Why does the MLB Draft happen when games are happening?

By admin — In News — July 10, 2026

   ​Seriously, does anyone else find this setup odd? When the Draft was moved to align with the All-Star Break, it seemed obvious to schedule the draft during the Break itself. Yet this weekend, the Draft will begin while teams are still finishing their final regular-season games heading into the break. It feels strange, almost like cannibalizing its own viewership. It’s probably consistent with MLB’s broader distrust of the regular season, and the assumption that local fans won’t revolt just because a few games overlap with a big event—but it still feels suboptimal.

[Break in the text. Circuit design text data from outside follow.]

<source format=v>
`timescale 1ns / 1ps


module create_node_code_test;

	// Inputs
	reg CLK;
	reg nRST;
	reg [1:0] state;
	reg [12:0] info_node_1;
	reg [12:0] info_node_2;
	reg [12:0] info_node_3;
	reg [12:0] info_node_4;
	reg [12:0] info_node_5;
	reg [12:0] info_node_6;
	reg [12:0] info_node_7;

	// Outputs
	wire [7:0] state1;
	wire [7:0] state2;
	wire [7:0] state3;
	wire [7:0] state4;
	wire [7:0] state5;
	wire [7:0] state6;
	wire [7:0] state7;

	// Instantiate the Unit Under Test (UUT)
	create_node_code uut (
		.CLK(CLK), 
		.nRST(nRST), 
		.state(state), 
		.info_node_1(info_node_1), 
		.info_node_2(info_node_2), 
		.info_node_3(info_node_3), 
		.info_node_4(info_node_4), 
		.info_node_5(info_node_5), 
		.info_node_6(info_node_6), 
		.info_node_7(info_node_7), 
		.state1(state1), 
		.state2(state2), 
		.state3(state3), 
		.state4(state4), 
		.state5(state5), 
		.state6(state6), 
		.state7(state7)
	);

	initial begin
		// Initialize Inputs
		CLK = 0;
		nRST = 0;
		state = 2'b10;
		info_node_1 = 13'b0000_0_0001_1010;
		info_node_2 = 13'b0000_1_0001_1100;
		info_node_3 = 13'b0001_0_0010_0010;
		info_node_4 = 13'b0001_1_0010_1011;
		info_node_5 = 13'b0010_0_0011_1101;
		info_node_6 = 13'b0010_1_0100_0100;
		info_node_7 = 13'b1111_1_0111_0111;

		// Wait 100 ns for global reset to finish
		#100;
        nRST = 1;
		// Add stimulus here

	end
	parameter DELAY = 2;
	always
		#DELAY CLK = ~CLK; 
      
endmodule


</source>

Consider the schedule: Day 1 runs from 1:00 p.m. to 7:45 p.m. ET on Saturday, and Day 2 runs from 11:30 a.m. to 7:30 p.m. ET on Sunday. You could have teams play day games earlier and push the Draft into the night, or, even more plainly, shift the whole event to Monday and Tuesday. I get that MLB might want the Draft to resemble a spectacle like drafts in other sports, but really: Day 1 will feature 135 picks over nearly seven hours, which comes out to roughly 20 picks per hour. That translates to one pick every three minutes—a pace of play that feels prohibitively slow for live television. And with the draft spanning four rounds and teams free to pursue underslot deals, the format dampens broad audience interest.

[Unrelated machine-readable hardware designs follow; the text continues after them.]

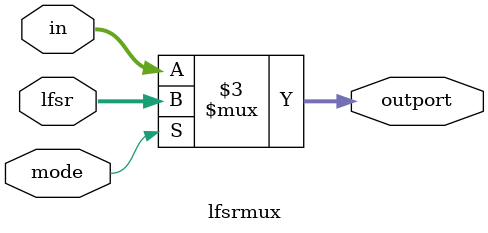
<source format=v>
`timescale 1ns/1ps 

module lfsrmux #
(
    parameter NBIT = 4     
) (
    input [4-1:0] in,
    input [4-1:0] lfsr,
    input mode,

    output reg [4-1:0] outport
);


    
    //HAL does not accept this??? why???
    // assign outport = mode ? lfsr : in; 
    always @(*) begin
        if(mode)
            outport = lfsr;
        else
            outport = in;
        
    end


endmodule
</source>
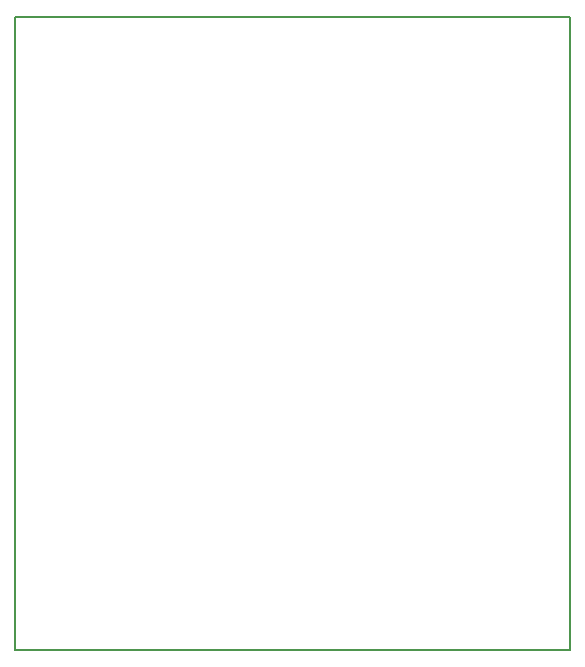
<source format=gbo>
G04 MADE WITH FRITZING*
G04 WWW.FRITZING.ORG*
G04 DOUBLE SIDED*
G04 HOLES PLATED*
G04 CONTOUR ON CENTER OF CONTOUR VECTOR*
%ASAXBY*%
%FSLAX23Y23*%
%MOIN*%
%OFA0B0*%
%SFA1.0B1.0*%
%ADD10R,1.858240X2.119220X1.842240X2.103220*%
%ADD11C,0.008000*%
%LNSILK0*%
G90*
G70*
G54D11*
X4Y2115D02*
X1854Y2115D01*
X1854Y4D01*
X4Y4D01*
X4Y2115D01*
D02*
G04 End of Silk0*
M02*
</source>
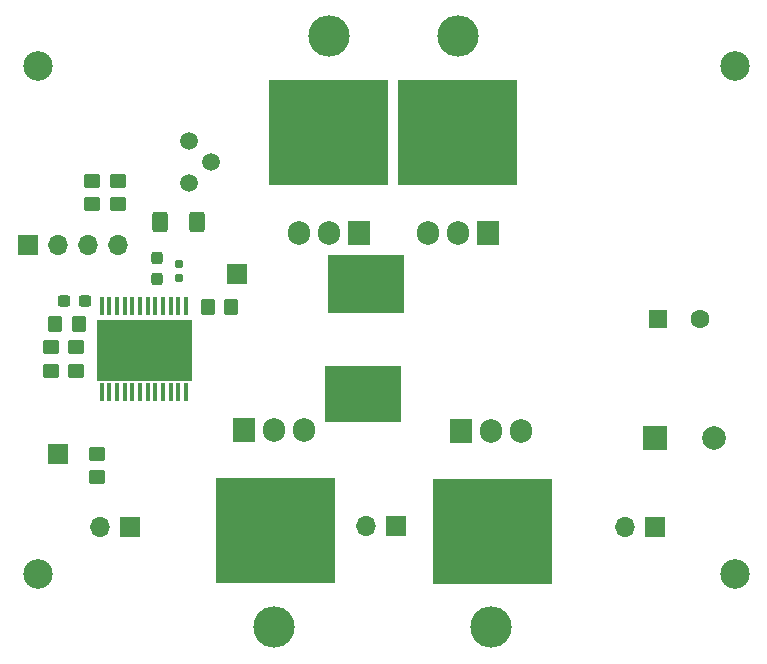
<source format=gts>
G04 #@! TF.GenerationSoftware,KiCad,Pcbnew,(6.0.1)*
G04 #@! TF.CreationDate,2022-06-09T14:03:21-07:00*
G04 #@! TF.ProjectId,StereoPSRev1_2,53746572-656f-4505-9352-6576315f322e,rev?*
G04 #@! TF.SameCoordinates,Original*
G04 #@! TF.FileFunction,Soldermask,Top*
G04 #@! TF.FilePolarity,Negative*
%FSLAX46Y46*%
G04 Gerber Fmt 4.6, Leading zero omitted, Abs format (unit mm)*
G04 Created by KiCad (PCBNEW (6.0.1)) date 2022-06-09 14:03:21*
%MOMM*%
%LPD*%
G01*
G04 APERTURE LIST*
G04 Aperture macros list*
%AMRoundRect*
0 Rectangle with rounded corners*
0 $1 Rounding radius*
0 $2 $3 $4 $5 $6 $7 $8 $9 X,Y pos of 4 corners*
0 Add a 4 corners polygon primitive as box body*
4,1,4,$2,$3,$4,$5,$6,$7,$8,$9,$2,$3,0*
0 Add four circle primitives for the rounded corners*
1,1,$1+$1,$2,$3*
1,1,$1+$1,$4,$5*
1,1,$1+$1,$6,$7*
1,1,$1+$1,$8,$9*
0 Add four rect primitives between the rounded corners*
20,1,$1+$1,$2,$3,$4,$5,0*
20,1,$1+$1,$4,$5,$6,$7,0*
20,1,$1+$1,$6,$7,$8,$9,0*
20,1,$1+$1,$8,$9,$2,$3,0*%
G04 Aperture macros list end*
%ADD10C,0.120000*%
%ADD11R,1.700000X1.700000*%
%ADD12O,1.700000X1.700000*%
%ADD13RoundRect,0.250000X0.350000X0.450000X-0.350000X0.450000X-0.350000X-0.450000X0.350000X-0.450000X0*%
%ADD14RoundRect,0.250000X-0.350000X-0.450000X0.350000X-0.450000X0.350000X0.450000X-0.350000X0.450000X0*%
%ADD15RoundRect,0.237500X0.237500X-0.300000X0.237500X0.300000X-0.237500X0.300000X-0.237500X-0.300000X0*%
%ADD16C,2.500000*%
%ADD17RoundRect,0.250000X0.400000X0.625000X-0.400000X0.625000X-0.400000X-0.625000X0.400000X-0.625000X0*%
%ADD18RoundRect,0.237500X0.300000X0.237500X-0.300000X0.237500X-0.300000X-0.237500X0.300000X-0.237500X0*%
%ADD19R,0.431000X1.639799*%
%ADD20RoundRect,0.250000X0.450000X-0.350000X0.450000X0.350000X-0.450000X0.350000X-0.450000X-0.350000X0*%
%ADD21C,1.498600*%
%ADD22R,6.400000X4.900000*%
%ADD23R,6.400000X4.800000*%
%ADD24RoundRect,0.160000X0.160000X-0.197500X0.160000X0.197500X-0.160000X0.197500X-0.160000X-0.197500X0*%
%ADD25R,1.600000X1.600000*%
%ADD26C,1.600000*%
%ADD27O,3.500000X3.500000*%
%ADD28R,1.905000X2.000000*%
%ADD29O,1.905000X2.000000*%
%ADD30C,1.524000*%
%ADD31R,2.000000X2.000000*%
%ADD32C,2.000000*%
G04 APERTURE END LIST*
D10*
X120175840Y-95967800D02*
X112175840Y-95967800D01*
X112175840Y-95967800D02*
X112175840Y-101067800D01*
X112175840Y-101067800D02*
X120175840Y-101067800D01*
X120175840Y-101067800D02*
X120175840Y-95967800D01*
G36*
X120175840Y-95967800D02*
G01*
X112175840Y-95967800D01*
X112175840Y-101067800D01*
X120175840Y-101067800D01*
X120175840Y-95967800D01*
G37*
X147700000Y-75700000D02*
X137700000Y-75700000D01*
X137700000Y-75700000D02*
X137700000Y-84500000D01*
X137700000Y-84500000D02*
X147700000Y-84500000D01*
X147700000Y-84500000D02*
X147700000Y-75700000D01*
G36*
X147700000Y-75700000D02*
G01*
X137700000Y-75700000D01*
X137700000Y-84500000D01*
X147700000Y-84500000D01*
X147700000Y-75700000D01*
G37*
X140660000Y-118270000D02*
X150660000Y-118270000D01*
X150660000Y-118270000D02*
X150660000Y-109470000D01*
X150660000Y-109470000D02*
X140660000Y-109470000D01*
X140660000Y-109470000D02*
X140660000Y-118270000D01*
G36*
X140660000Y-118270000D02*
G01*
X150660000Y-118270000D01*
X150660000Y-109470000D01*
X140660000Y-109470000D01*
X140660000Y-118270000D01*
G37*
X136800000Y-75700000D02*
X126800000Y-75700000D01*
X126800000Y-75700000D02*
X126800000Y-84500000D01*
X126800000Y-84500000D02*
X136800000Y-84500000D01*
X136800000Y-84500000D02*
X136800000Y-75700000D01*
G36*
X136800000Y-75700000D02*
G01*
X126800000Y-75700000D01*
X126800000Y-84500000D01*
X136800000Y-84500000D01*
X136800000Y-75700000D01*
G37*
X122300000Y-118200000D02*
X132300000Y-118200000D01*
X132300000Y-118200000D02*
X132300000Y-109400000D01*
X132300000Y-109400000D02*
X122300000Y-109400000D01*
X122300000Y-109400000D02*
X122300000Y-118200000D01*
G36*
X122300000Y-118200000D02*
G01*
X132300000Y-118200000D01*
X132300000Y-109400000D01*
X122300000Y-109400000D01*
X122300000Y-118200000D01*
G37*
D11*
X115000000Y-113500000D03*
D12*
X112460000Y-113500000D03*
D13*
X123600000Y-94900000D03*
X121600000Y-94900000D03*
D14*
X108700000Y-96300000D03*
X110700000Y-96300000D03*
D11*
X159470000Y-113500000D03*
D12*
X156930000Y-113500000D03*
D15*
X117333840Y-92483050D03*
X117333840Y-90758050D03*
D16*
X166200000Y-74500000D03*
D17*
X120650000Y-87700000D03*
X117550000Y-87700000D03*
D18*
X111162500Y-94400000D03*
X109437500Y-94400000D03*
D19*
X119752160Y-94835600D03*
X119101920Y-94835600D03*
X118451680Y-94835600D03*
X117801440Y-94835600D03*
X117151200Y-94835600D03*
X116500960Y-94835600D03*
X115850720Y-94835600D03*
X115200480Y-94835600D03*
X114550240Y-94835600D03*
X113900000Y-94835600D03*
X113249760Y-94835600D03*
X112599520Y-94835600D03*
X112599520Y-102100000D03*
X113249760Y-102100000D03*
X113900000Y-102100000D03*
X114550240Y-102100000D03*
X115200480Y-102100000D03*
X115850720Y-102100000D03*
X116500960Y-102100000D03*
X117151200Y-102100000D03*
X117801440Y-102100000D03*
X118451680Y-102100000D03*
X119101920Y-102100000D03*
X119752160Y-102100000D03*
D20*
X111800000Y-86200000D03*
X111800000Y-84200000D03*
D11*
X106400000Y-89675000D03*
D12*
X108940000Y-89675000D03*
X111480000Y-89675000D03*
X114020000Y-89675000D03*
D16*
X107200000Y-117500000D03*
D21*
X120000000Y-84400000D03*
X121900000Y-82600000D03*
X120000000Y-80800000D03*
D16*
X166200000Y-117500000D03*
D22*
X134950000Y-92950000D03*
D23*
X134700000Y-102250000D03*
D20*
X114000000Y-86200000D03*
X114000000Y-84200000D03*
D11*
X108900000Y-107300000D03*
D20*
X108300000Y-100300000D03*
X108300000Y-98300000D03*
X112200000Y-109300000D03*
X112200000Y-107300000D03*
D11*
X137495000Y-113475000D03*
D12*
X134955000Y-113475000D03*
D11*
X124100000Y-92100000D03*
D24*
X119183840Y-92468050D03*
X119183840Y-91273050D03*
D16*
X107200000Y-74500000D03*
D20*
X110400000Y-100300000D03*
X110400000Y-98300000D03*
D25*
X159747349Y-95900000D03*
D26*
X163247349Y-95900000D03*
D27*
X142760000Y-71940000D03*
D28*
X145300000Y-88600000D03*
D29*
X142760000Y-88600000D03*
X140220000Y-88600000D03*
D30*
X145800000Y-83100000D03*
X139800000Y-83100000D03*
X145800000Y-80100000D03*
X139815284Y-80088651D03*
X142800000Y-83100000D03*
X145800000Y-77100000D03*
X142800000Y-80100000D03*
X139800000Y-77100000D03*
X142800000Y-77100000D03*
D31*
X159432323Y-106000000D03*
D32*
X164432323Y-106000000D03*
D27*
X145600000Y-122030000D03*
D28*
X143060000Y-105370000D03*
D29*
X145600000Y-105370000D03*
X148140000Y-105370000D03*
D30*
X148560000Y-116870000D03*
X145560000Y-116870000D03*
X142560000Y-113870000D03*
X142560000Y-110870000D03*
X145560000Y-110870000D03*
X148544716Y-113881349D03*
X148560000Y-110870000D03*
X145560000Y-113870000D03*
X142560000Y-116870000D03*
D27*
X131860000Y-71940000D03*
D28*
X134400000Y-88600000D03*
D29*
X131860000Y-88600000D03*
X129320000Y-88600000D03*
D30*
X134900000Y-80100000D03*
X128900000Y-77100000D03*
X128900000Y-83100000D03*
X128915284Y-80088651D03*
X134900000Y-77100000D03*
X131900000Y-80100000D03*
X131900000Y-83100000D03*
X131900000Y-77100000D03*
X134900000Y-83100000D03*
D27*
X127240000Y-121960000D03*
D28*
X124700000Y-105300000D03*
D29*
X127240000Y-105300000D03*
X129780000Y-105300000D03*
D30*
X130200000Y-110800000D03*
X127200000Y-116800000D03*
X130200000Y-116800000D03*
X124200000Y-113800000D03*
X124200000Y-116800000D03*
X127200000Y-110800000D03*
X124200000Y-110800000D03*
X130184716Y-113811349D03*
X127200000Y-113800000D03*
M02*

</source>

If the goal is to hype the top picks, you could start the Saturday games earlier, move Round 1 to weekend primetime, and let the rest run late into the night. Day 2 moves more quickly, but it’s still not highly watchable in real time, so you could even place Day 1 on Sunday when all games are finished before primetime, burning off Day 2 when there are no games to follow live.
Ultimately, this may not matter in the grand scheme, but it is undeniably odd. It feels like MLB is still trying to make the All-Star Game a thing in 2026, which tracks with the broader sentiment. For better SEO impact, we should emphasize the misalignment between the Draft’s timing and peak viewership opportunities, and propose concrete, viewer-friendly scheduling tweaks that preserve the Draft’s spectacle while maximizing engagement. The goal is a more streamlined pace, clearer primetime slots, and a Draft that doesn’t feel at odds with the regular season’s rhythm.